Vietnam 50 Years Later: a Combat Photographer Remembers

History

Laszlo Kondor

As a season opener, the Hungarian Museum of Photography in Kecskemét is staging an exhibition of images taken by Hungarian- American combat photographer László Kondor during the Vietnam War. The exhibition runs September 1-29.

Between 1969 and 1972, Hungarian-born Kondor served in the U.S. Army as a combat photographer in Vietnam. He wore a uniform and carried a gun as he traveled through the unfamiliar landscape, taking his camera into the life of the American soldier and the consequences of the war, embedded access which was integral to his viewpoint, according to a press release sent to the Budapest Business Journal.

Kondor’s photographs offer us a look at the impact of the war on the young soldiers and rarely seen photographs of the Vietnamese people caught up in the conflict.

“Kondor focused on essential moments though he might have been in the field for months,” says the press release. “He did not work under the daily pressure for breaking news, such as Associated Press and Reuter’s photographers. These are stories that unfold slowly, painfully or humorously.”

The exhibition was originally created in 1995, some 20 years after the Fall of Saigon, when Kondor selected and printed photographs for a show in Chicago.

“It was an act of healing; watching the full-frame prints emerge in my darkroom, I experienced a wave of visual and emotional excitement, which from the safe perspective of time was slowly becoming understandable,” recalled the photographer.

The American public reaction was overwhelmingly positive and in 1996, a master set was acquired for the National Veterans Art Museum (NVAM) in Chicago.

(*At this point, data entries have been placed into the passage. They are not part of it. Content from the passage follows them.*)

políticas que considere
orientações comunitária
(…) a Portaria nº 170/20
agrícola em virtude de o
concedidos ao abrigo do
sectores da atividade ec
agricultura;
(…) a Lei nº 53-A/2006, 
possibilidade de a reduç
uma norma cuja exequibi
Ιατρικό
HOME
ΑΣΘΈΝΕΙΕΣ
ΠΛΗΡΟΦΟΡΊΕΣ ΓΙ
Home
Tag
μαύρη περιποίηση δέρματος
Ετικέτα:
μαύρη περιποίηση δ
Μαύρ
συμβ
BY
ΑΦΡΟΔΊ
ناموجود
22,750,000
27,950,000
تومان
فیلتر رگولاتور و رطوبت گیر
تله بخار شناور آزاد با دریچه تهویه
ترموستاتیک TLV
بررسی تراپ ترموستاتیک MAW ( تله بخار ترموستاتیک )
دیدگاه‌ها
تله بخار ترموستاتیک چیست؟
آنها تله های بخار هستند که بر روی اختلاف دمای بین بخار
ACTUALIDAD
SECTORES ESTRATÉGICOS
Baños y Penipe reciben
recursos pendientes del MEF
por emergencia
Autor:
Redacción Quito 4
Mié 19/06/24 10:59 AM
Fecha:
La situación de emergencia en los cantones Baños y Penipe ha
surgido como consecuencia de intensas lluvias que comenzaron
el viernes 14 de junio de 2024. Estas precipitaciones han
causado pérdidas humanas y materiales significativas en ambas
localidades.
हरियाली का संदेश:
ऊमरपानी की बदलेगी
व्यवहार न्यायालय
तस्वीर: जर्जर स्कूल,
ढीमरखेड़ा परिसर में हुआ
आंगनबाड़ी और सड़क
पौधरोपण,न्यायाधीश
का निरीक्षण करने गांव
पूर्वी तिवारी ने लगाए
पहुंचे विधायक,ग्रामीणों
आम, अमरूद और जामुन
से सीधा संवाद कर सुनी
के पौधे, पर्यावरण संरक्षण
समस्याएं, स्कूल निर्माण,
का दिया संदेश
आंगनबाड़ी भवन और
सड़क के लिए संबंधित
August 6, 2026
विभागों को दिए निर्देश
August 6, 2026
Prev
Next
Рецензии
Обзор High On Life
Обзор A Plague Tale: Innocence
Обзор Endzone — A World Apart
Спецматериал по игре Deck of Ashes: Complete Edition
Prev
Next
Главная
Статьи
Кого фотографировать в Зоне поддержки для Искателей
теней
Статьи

“László Kondorʼs photographs of the Vietnam War are an integral part of the National Veterans Art Museumʼs collection,” said Destinee Oitzinger, NVAM gallery coordinator. “Kondorʼs photos capture the inexorable horrors and anxieties of wartime, as well as the enduring moments of camaraderie, empathy, and innocence of both the American soldiers and Vietnamese civilians, caught in the middle of this arduous conflict.”

Balázs Zoltán Tóth, curator of the Hungarian Museum of Photography, described Kondor’s photographs, especially those taken as a combat photographer in Vietnam, as the true realization of the famous quote of Hungarian war photographer Robert Capa: “If your pictures aren’t good enough, you aren’t close enough.”

A refugee from the 1956 Hungarian Uprising, Kondor ultimately made his way to Chicago in 1961. Educated as a political scientist at the University of Chicago, he turned to photojournalism.  He was a witness to a time of great civil unrest in America and the biggest photographic opportunity of the decade, the Vietnam War.

Returning after the war in 1972, Kondor became the official photographer to iconic Chicago Mayor Richard J. Daley and opened his own fine art studio in 1978. He returned to Hungary in 1996 and now lives in Kapolcs, western Hungary, with his American wife.

The Hungarian Museum of Photography is located at Katona József tér 12, Kecskemét. Opening hours Tuesday-Saturday, 12 noon-5 p.m.